TASK
The data follows this line. Copy verbatim the line with "mug: none [664,450,757,552]" and each line after it to the end.

COLLECTED MATERIAL
══════

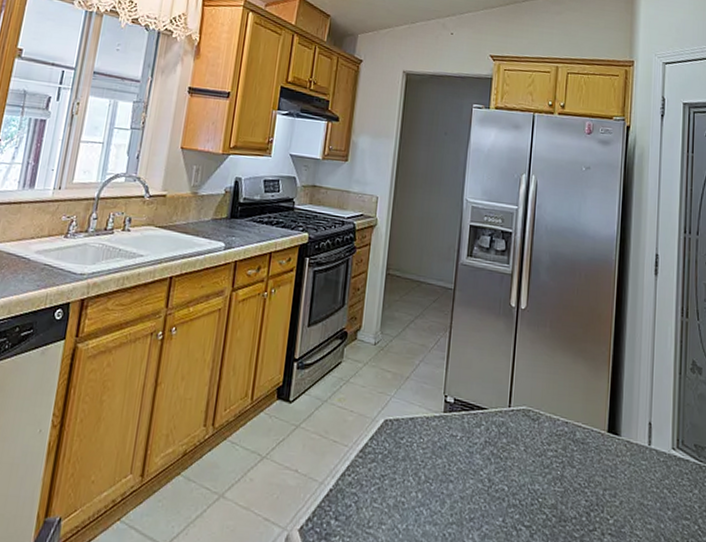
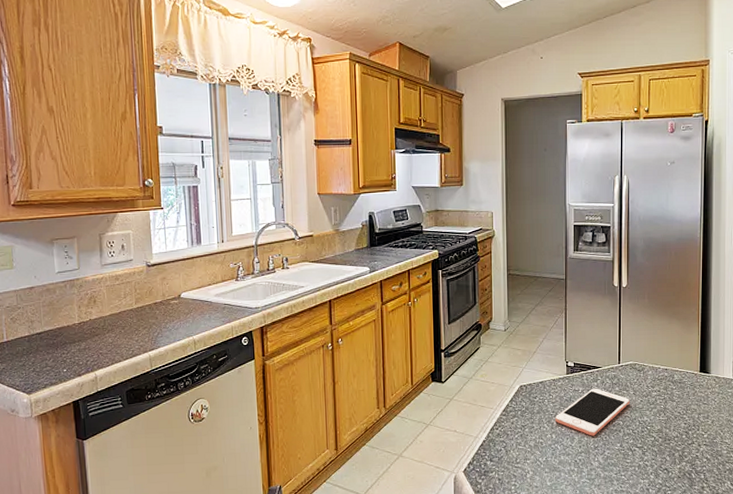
cell phone: none [424,435,519,503] -> present [555,388,630,436]

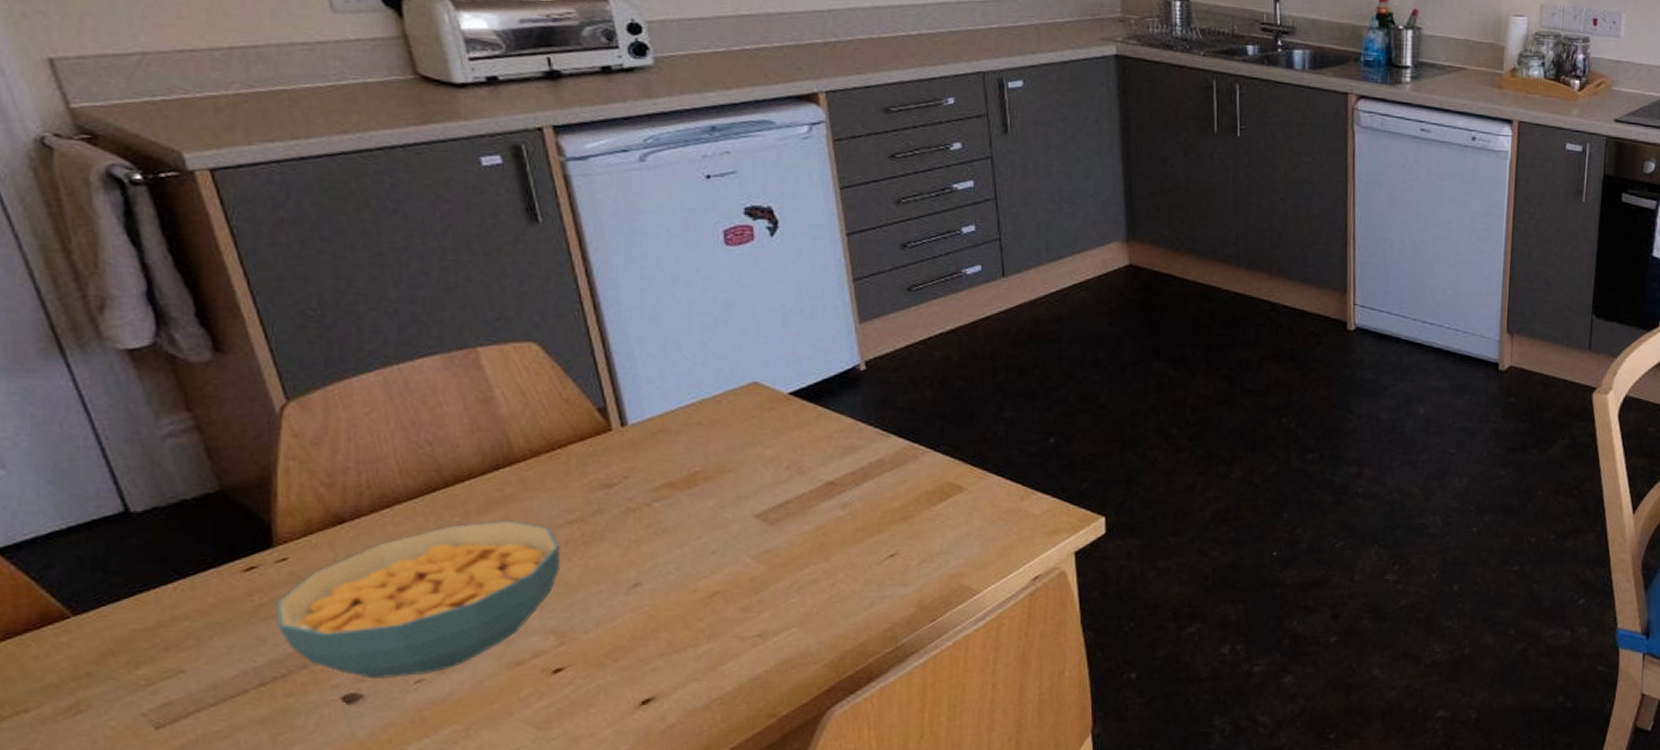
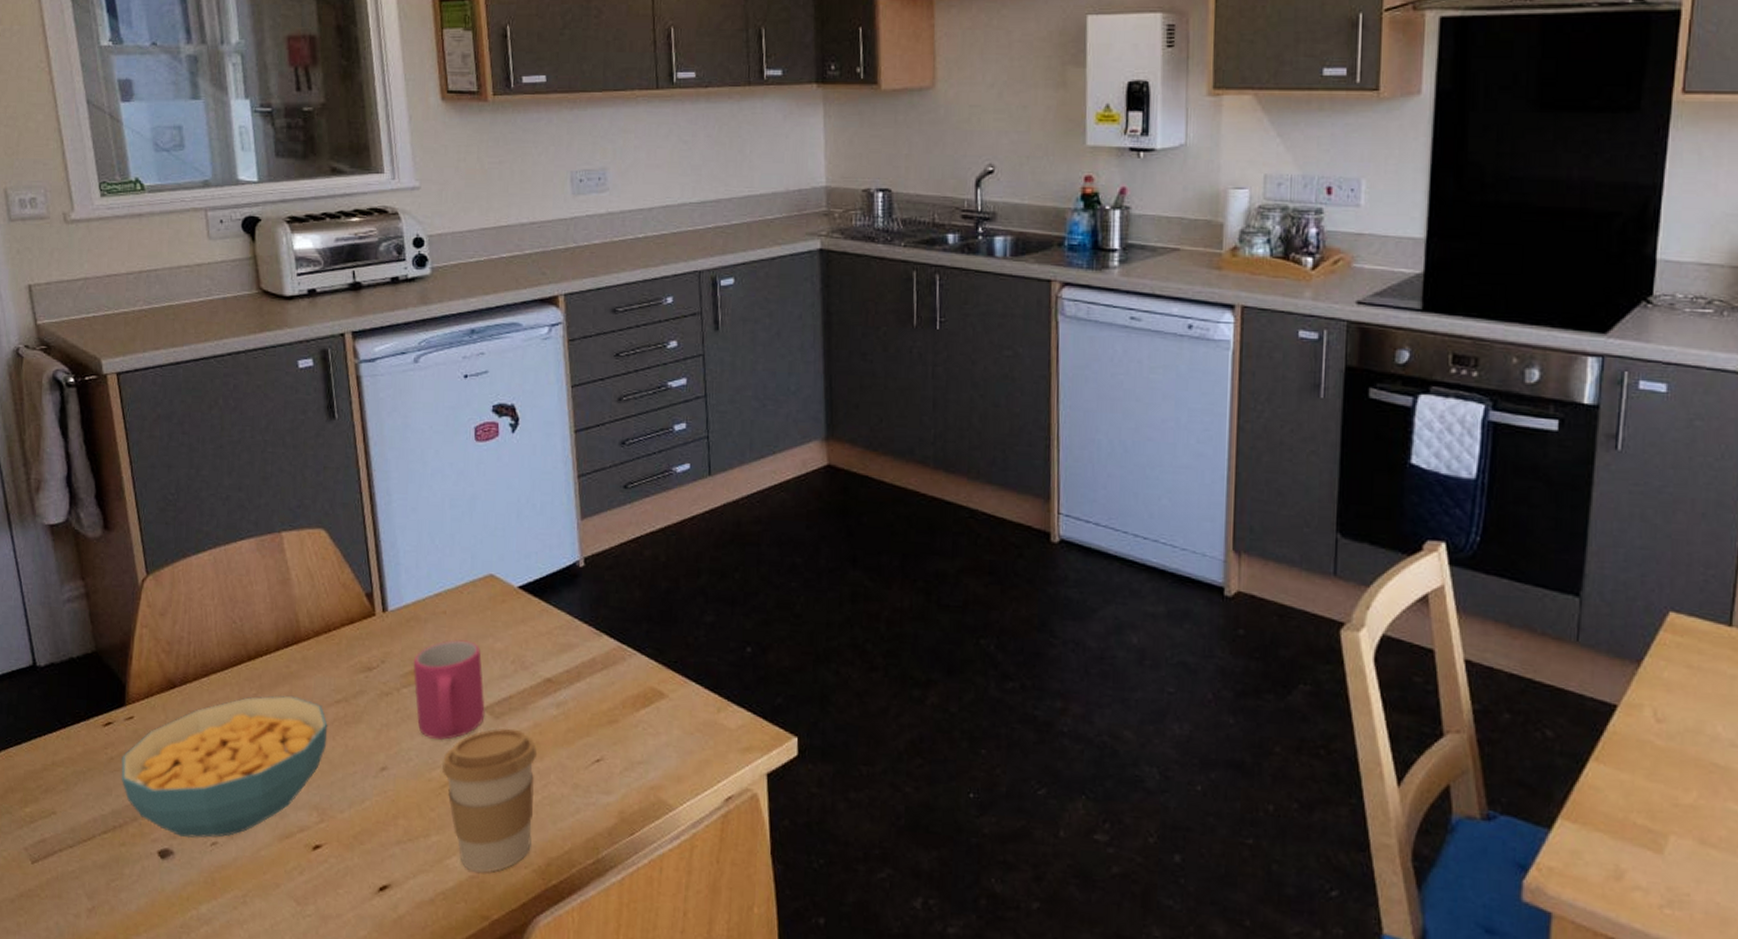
mug: none [664,450,757,552] -> present [413,639,485,741]
coffee cup: none [708,533,823,674] -> present [441,728,538,873]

══════

RESULT BELOW
mug: none [664,450,757,552] -> present [413,639,485,741]
coffee cup: none [708,533,823,674] -> present [441,728,538,873]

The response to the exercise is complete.